In 2023 and 2024, pro-government TV presenter Vladimir Solovyov was allocated 1.5 billion rubles from the state budget; Initially, this year they planned to allocate him twice as much. This became known from a leak of internal documents of the Russian presidential administration, which was discovered by Delfi Estonia journalists.
As an international group of investigative journalists who studied the documents clarified, the leak comes from the internal political department of the presidential administration — it is headed by Sergei Kiriyenko. In total, the budget is divided into three categories: presidential elections, information and ideological war and “new regions”. In total, expenditures of 110 billion rubles were envisaged for these categories.
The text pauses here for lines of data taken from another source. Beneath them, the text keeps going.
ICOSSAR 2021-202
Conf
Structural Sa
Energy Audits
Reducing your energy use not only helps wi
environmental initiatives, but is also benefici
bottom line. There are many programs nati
According to the files, in 2024 they planned to allocate 3 billion rubles to Solovyov, but in his column there was a clarification: “We are waiting for Solovyov’s meeting with the president.” As a result, funding was left at last year's level. Journalists also found out that this year about 42 million rubles were allocated to the Commissioner for Children’s Rights in Russia, Maria Lvova-Belova. The money should go “to expel children from the special military zone of occupation.”
Another item of expenditure was the Internet Development Institute (IRI), whose general director in 2021 was appointed pro-Kremlin media manager Alexei Goreslavsky. Last year, Iran allocated 22 billion rubles, and this year — 18 billion rubles. Exactly one year before the start of the presidential elections, Goreslavsky, together with the head of the public projects department (POP) of the presidential administration, Sergei Novikov, prepared a presentation “Creative Content for the Elections.”
The list of films that are intended to create an appropriate emotional background for the presidential elections includes “Slave 2”, “Ice 3”, “Musicians of Bremen” and “At the Command of the Pike”. The paintings, the authors of the presentation believe, ensured “the protection of national interests, as well as cultural and social (traditional) values.” The series “The Boy’s Word. Blood on the Asphalt” talks about “qualitative changes in life in Russia as a sustainable trend,” follows from the presentation. The list also contains films that directly tell the story of the war in Ukraine.
Meduza found out that the authors of the projects were not informed about the use of their works as part of the presidential campaign. “Apparently, they [Goreslavsky and Novikov] are just hanging on to successful projects,” suggested one of the journalists’ interlocutors.